*WHAT TO DO*. Continue the court ruling on the brokerage licensing issue from the point at which it stops.

Issue 2: Are the plaintiffs barred from bringing their action by the Real Estate and Business Brokers Act, 2002?
[58] For the reasons that follow, I find that the plaintiffs are not barred by the Real Estate and Business Brokers Act, 2002, S.O. 2002, c. 30 Schedule C.
[59] The defendants rely on sections 9 and 36(3) of the Act, to argue that Mr. Hurst is not entitled to bring this action for a commission. Section 9 provides as follows:
No action shall be brought for commission or other remuneration for services in connection with a trade in real estate unless at the time of rendering the services the person bringing the action was registered or exempt from registration under this Act and the court may stay any such action upon motion.
[60] The evidence is that Mr. Hurst has been a licensed real estate agent/broker for 45 years, since 1975, and that he was registered under the Act at all relevant times. The evidence is also that while Mr. Hurst was working for Hurst Real Estate, it was registered as a real estate brokerage under the Act. When Mr. Hurst joined DTZ, which was also registered as a real estate brokerage under the Act at all relevant times, he de-registered Hurst Real Estate, as he was legally required to do. When he left DTZ he re-registered Hurst Real Estate as a real estate brokerage and recommenced working for that brokerage. Accordingly, there is no breach of the Act. Mr. Hurst was at all relevant times a licensed real estate agent working at a registered brokerage for the purposes of the Act.

*MATERIAL PROVIDED*.
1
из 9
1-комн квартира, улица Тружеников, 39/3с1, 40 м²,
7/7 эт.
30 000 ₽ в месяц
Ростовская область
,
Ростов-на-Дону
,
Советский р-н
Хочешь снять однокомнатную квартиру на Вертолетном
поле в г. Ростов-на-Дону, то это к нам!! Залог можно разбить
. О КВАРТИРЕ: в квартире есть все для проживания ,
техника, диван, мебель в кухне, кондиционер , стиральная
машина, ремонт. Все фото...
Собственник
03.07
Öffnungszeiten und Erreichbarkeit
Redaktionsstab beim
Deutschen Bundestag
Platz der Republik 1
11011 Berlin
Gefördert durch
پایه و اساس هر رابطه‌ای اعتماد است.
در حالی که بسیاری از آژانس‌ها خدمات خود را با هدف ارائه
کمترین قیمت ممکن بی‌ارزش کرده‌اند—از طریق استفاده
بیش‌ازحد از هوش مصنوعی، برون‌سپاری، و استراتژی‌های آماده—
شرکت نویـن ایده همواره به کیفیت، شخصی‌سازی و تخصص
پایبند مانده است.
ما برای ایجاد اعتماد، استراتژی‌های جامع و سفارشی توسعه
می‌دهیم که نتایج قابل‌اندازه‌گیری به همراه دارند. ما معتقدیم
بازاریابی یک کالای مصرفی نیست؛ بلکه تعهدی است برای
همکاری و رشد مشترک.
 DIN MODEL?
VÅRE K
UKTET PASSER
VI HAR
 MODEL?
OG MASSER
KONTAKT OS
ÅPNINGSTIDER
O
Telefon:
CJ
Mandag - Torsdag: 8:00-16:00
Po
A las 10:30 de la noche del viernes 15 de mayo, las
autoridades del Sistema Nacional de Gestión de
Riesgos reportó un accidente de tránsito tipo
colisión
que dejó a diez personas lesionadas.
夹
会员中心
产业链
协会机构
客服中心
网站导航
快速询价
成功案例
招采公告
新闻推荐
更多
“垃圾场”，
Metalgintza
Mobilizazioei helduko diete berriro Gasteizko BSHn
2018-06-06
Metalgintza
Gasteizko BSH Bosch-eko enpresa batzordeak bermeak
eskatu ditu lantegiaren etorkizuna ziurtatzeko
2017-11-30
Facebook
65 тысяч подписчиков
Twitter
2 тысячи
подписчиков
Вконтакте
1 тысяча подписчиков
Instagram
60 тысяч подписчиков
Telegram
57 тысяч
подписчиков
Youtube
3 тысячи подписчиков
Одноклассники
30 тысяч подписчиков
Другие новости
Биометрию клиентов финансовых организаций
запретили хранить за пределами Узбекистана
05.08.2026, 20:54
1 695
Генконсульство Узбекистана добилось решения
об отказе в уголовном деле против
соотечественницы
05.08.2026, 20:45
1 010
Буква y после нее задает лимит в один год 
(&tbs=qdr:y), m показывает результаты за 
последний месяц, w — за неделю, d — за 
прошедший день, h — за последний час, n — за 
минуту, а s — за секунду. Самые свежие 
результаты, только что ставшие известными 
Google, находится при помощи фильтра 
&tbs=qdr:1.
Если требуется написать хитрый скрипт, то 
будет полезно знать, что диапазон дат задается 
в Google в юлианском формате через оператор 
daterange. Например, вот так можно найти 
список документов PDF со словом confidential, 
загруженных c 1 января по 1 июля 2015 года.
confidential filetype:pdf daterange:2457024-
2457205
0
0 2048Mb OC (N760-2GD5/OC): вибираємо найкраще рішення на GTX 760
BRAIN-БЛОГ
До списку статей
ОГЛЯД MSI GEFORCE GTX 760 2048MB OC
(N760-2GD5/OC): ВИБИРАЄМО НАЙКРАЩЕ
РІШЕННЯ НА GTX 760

* * *

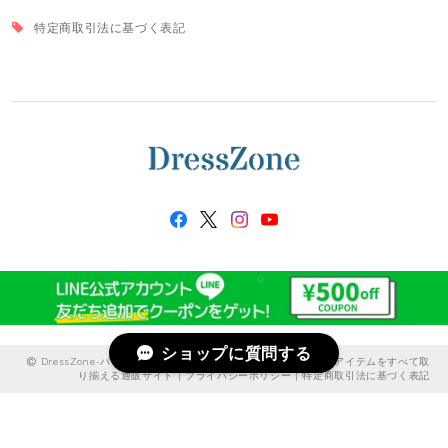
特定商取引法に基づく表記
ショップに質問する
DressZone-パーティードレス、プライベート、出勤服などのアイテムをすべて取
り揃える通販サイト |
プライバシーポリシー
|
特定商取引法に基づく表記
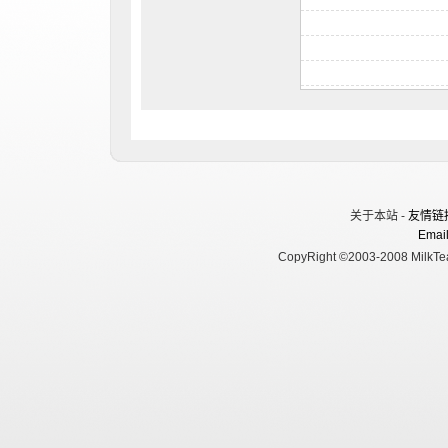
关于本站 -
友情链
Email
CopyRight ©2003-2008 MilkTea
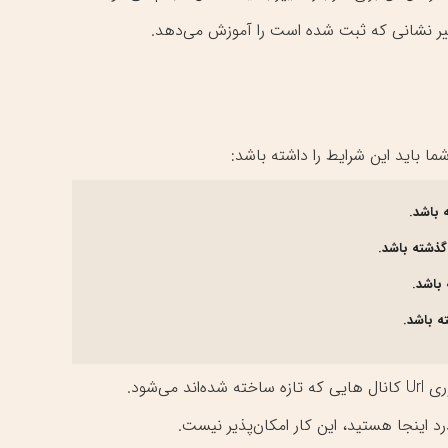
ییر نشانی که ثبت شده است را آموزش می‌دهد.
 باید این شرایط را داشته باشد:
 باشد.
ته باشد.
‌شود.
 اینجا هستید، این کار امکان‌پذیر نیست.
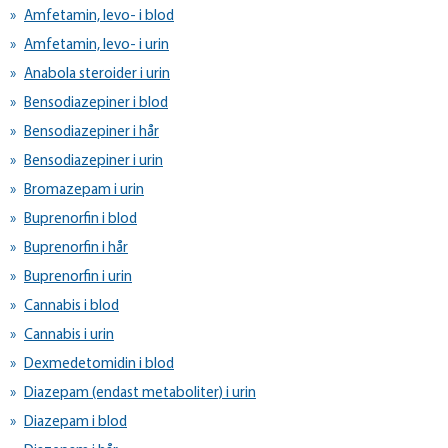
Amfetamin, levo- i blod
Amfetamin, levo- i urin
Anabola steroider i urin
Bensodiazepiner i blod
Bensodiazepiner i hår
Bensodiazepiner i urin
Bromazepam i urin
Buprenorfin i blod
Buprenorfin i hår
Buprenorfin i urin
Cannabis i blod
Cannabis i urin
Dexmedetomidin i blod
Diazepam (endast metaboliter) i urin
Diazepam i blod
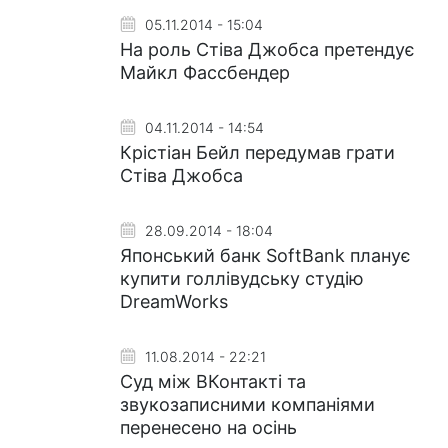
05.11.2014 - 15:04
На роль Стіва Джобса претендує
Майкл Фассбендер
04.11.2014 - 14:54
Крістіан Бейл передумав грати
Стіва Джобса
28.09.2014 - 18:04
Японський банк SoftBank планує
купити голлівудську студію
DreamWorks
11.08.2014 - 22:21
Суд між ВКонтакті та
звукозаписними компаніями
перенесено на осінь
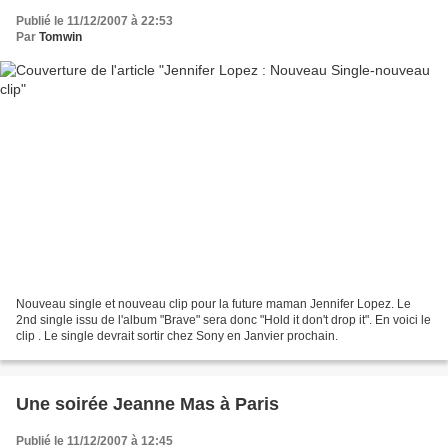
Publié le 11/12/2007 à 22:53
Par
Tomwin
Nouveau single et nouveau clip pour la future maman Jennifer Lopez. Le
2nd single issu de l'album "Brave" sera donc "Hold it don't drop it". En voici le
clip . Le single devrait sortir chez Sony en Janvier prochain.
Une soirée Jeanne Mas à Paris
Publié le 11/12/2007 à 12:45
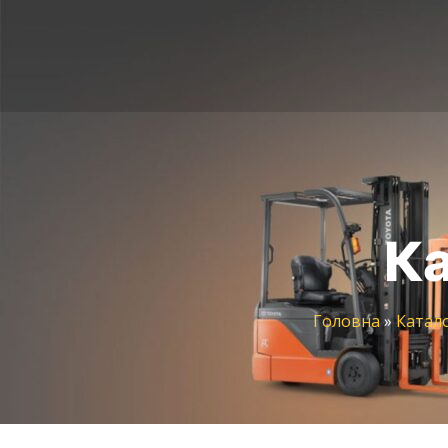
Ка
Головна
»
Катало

*RESPONSE TO THIS TASK*.
[61] The plaintiffs in this action are Hurst Real Estate and DTZ. Mr. Hurst represented each of the plaintiffs in his efforts to sell the commercial property. The sale of the property closed in January 2014 while Mr. Hurst was working for DTZ, a registered brokerage. Mr. Hurst testified that DTZ authorized him to bring this action on its behalf. Hurst Real Estate submits that it has a claim in quantum meruit against DTZ for the work done by Hurst Real Estate from March 2012 to March 2013. Any apportionment of Mr. Hurst’s commission as between DTZ and Hurst Real Estate is between them and not for this court to consider.
[62] The defendants also rely on section 36(3) of the Act in their attempt to deny Mr. Hurst a commission. Section 36(3) provides as follows:
No registrant shall request or enter into an arrangement for the payment of a commission or any other remuneration based on the difference between the price at which the real estate is listed for sale or rental and the actual sale price or rental price, as the case may be, of the real estate, nor is a registrant entitled to retain any commission or other remuneration computed upon any such basis.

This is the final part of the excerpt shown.